The rapidly evolving malware has been highlighted in a recent Microsoft blog post. As per the post, LemonDuck is an “actively updated and robust malware” that is mainly known for its botnet and cryptocurrency mining activities. Once into a system, LemonDuck is able to install cryptocurrency mining tools onto it that eat up its processing power to illegally mine cryptocurrency.

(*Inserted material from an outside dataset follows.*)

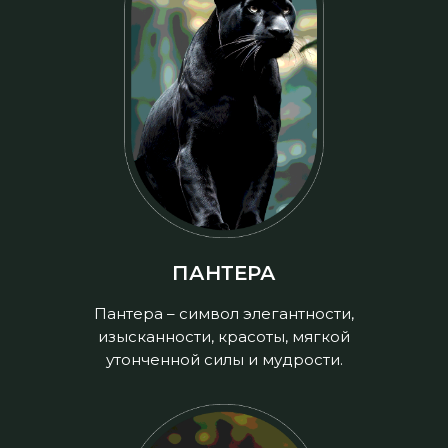
ПАНТЕРА
Пантера – символ элегантности,
изысканности, красоты, мягкой
утонченной силы и мудрости.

The malware has now evolved to steal credentials, remove security controls, and spread deep into a system to allow the threat actor to use more complex tools. The rare property it possesses, however, is the fact that it can infect both Linux and Windows devices. For this reason, Microsoft notes it as a serious threat to enterprise setups where usually, both the OS are working in tandem.
In addition to new or popular vulnerabilities, LemonDuck targets old vulnerabilities in these systems as well. This means that the threat actor will be able to use the malware successfully when the developers’ focus is on patching a new or popular vulnerability rather than investigating compromise.
Once it infects the system, the malware patches the vulnerabilities that it used to gain access. This means that LemonDuck is able to prevent an infection of its target system from any other source. It even eradicates any other existing malware from a compromised device. The attacker thus has unprecedented control over an infected device, in the shadows, of course.
LemonDuck uses several channels to gain access to a new target. It can spread via phishing emails, exploits, USB devices and other means. Microsoft has even identified instances wherein the perpetrators were spreading the malware through Covid-19 themed email attacks.
LemonDuck was first spotted operating in China in May 2019. Since then, it has expanded to many other countries, including United States, Russia, China, Germany, the United Kingdom, India, Korea, Canada, France, and Vietnam as the most active zones. The malware mainly affects enterprises associated with the manufacturing and IoT sectors, usually having many computers and hence, processing power.
Prakash Bell, who heads Customer Success at Check Point Software Technologies, explains “Signature-based security technologies such as antivirus and intrusion prevention systems (IPS) can only sustain that many signatures based on the current threat landscape. Detection technologies are too limited in stopping such threats, esp. when they are also cross-platform.”
Thus, there have to be comprehensive checks in place to stop such attacks. Microsoft promises to provide the same through its Microsoft 365 Defender. Check Point makes a similar claim. The advisory for regular PC users till then is to follow the basic security checks online – use applications only from trusted sources, do not fall for phishing emails and like.